Everything gets questioned and doubted; nothing is
taken for what it is, but rather analyzed, discussed,
debated, analyzed again, and finally accepted as being
true or filed under hoax, false, fake, fiction, etc.
It’s like we all have our guards up and are on the
defense, so that we don’t get blindsided.
Along the same lines as truth changing,
truth is something that is different to different
people. I would say that it’s true that mushrooms are
good, but I can name a few people right off the top of
my head who would definitely say “mushrooms are good”
is a completely false statement. Some people would say
that it’s true that Demi Moore is a good actress;
however, I would have to say that is false. Things
such as that kind of make truth a difficult thing to
teach and explain.
I have a daughter, who will be two in July,
and I have thought a few times already how I am going
to teach to her the concept of truth. There are some
things that are relatively easy, like the ball example
in the beginning of this paper that I think I can
handle. It’s the grey area of truth that I am
concerned about. I definitely what for her to grow up
being an honest and trustworthy person, but I think it
might be difficult to instill that, when you know there
may be mixed reactions to complete and total honesty.
I don’t want her going around telling people who ask
her what she thinks about their shirt, that it’s the
ugliest think she has ever seen, but I also don’t want
her to take up the idea of little white lies to save
people’s feelings, because in my experience little
white lies can turn into big lies. Plus, also in my
experience, when you tell a little white lie to
someone’s face, chances are you tell what you really
think to someone else, and then you run the risk of the
truth getting out, and of it not being straight from
you. Then, you’re caught in a lie, look kind of bad,
and can either dig deeper into the hole you’ve just dug
yourself, or be honest and face the music. Funny how
“the truth will set you free,” but is somehow very
complicated and complex. It’s like the famous, “do I
look fat in these jeans,” question that women tend to
ask. Though it’s usually asked in an effort to dig for
a compliment, there is always the chance that the
answer you get, may not be the one that you were
looking for. Then what? Do you get mad because you
asked a question, and got an honest answer? Were you
really prepared for an honest answer to begin with?
It’s almost as though we all live in a
pseudo reality. We are free of the burden of honesty,
and truth because people have become so concerned about
everyone’s feelings and wanting to look and be nice.
So, we all go around being nice and looking nice, and
in actuality probably talking a lot about people behind
their backs. This, in reality, really isn’t being
honest at all. People who are honest, truthful, and
say what they mean are called “cold” or “mean” or
“bitchy.” It’s always made me wonder if I know the
real person, or if I know the person that the
individual wants me to know, or thinks I want to know.
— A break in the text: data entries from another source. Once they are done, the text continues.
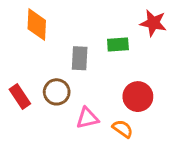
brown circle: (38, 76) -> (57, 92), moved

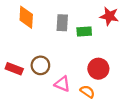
gray rectangle: (80, 58) -> (62, 23), moved
red rectangle: (20, 97) -> (14, 69), turned -35
pink triangle: (87, 118) -> (62, 84), turned 35

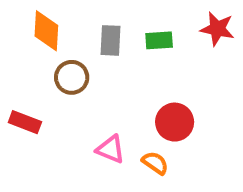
red star: (109, 16) -> (217, 29), moved
green rectangle: (84, 31) -> (159, 40), moved
brown circle: (40, 65) -> (72, 77), moved

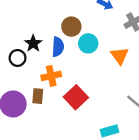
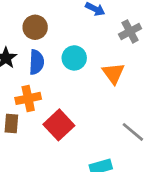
brown circle: (71, 27) -> (35, 27), moved

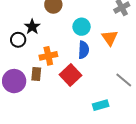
blue semicircle: (37, 62) -> (84, 50), moved

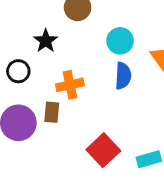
black circle: (18, 40) -> (18, 71), moved
red square: (70, 75) -> (103, 150), moved

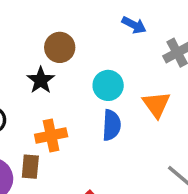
black star: (46, 41) -> (41, 80), moved

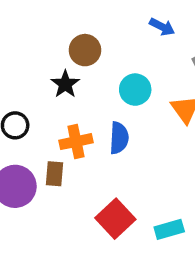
blue semicircle: (112, 125) -> (119, 138), moved

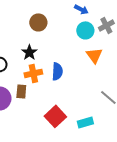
black star: (65, 84) -> (29, 52), moved
cyan circle: (135, 90) -> (85, 30), moved

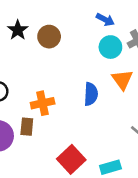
black star: (29, 52) -> (18, 30), moved
blue semicircle: (57, 71) -> (91, 94), moved

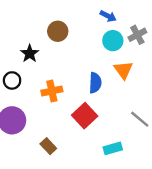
black star: (18, 30) -> (30, 54), moved
brown rectangle: (27, 127) -> (48, 146), moved, turned -49
red square: (71, 159) -> (85, 116), moved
There’s a saying, “put your best face forward,” which
is pretty accurate. It’s really easy to hide our
“true” colors, and be a chameleon of sorts, acting the
way we think people want us to act, or the way we want
people to see us.
What is truth? What is true? Some things
we think we know are true, and later we discover they
weren’t true at all. Other things we doubt as true, or
question the honesty and integrity of, and later are
proven to be right on. The whole idea of truth,
truisms and being true is much more complex than one
might think. The dictionary has 7 definitions under
the word true, which is followed by other words
relating to true, such as: truism, trust, trustworthy
and truth. Though the words can be easily defined in
writing, defining them through life is not as simple.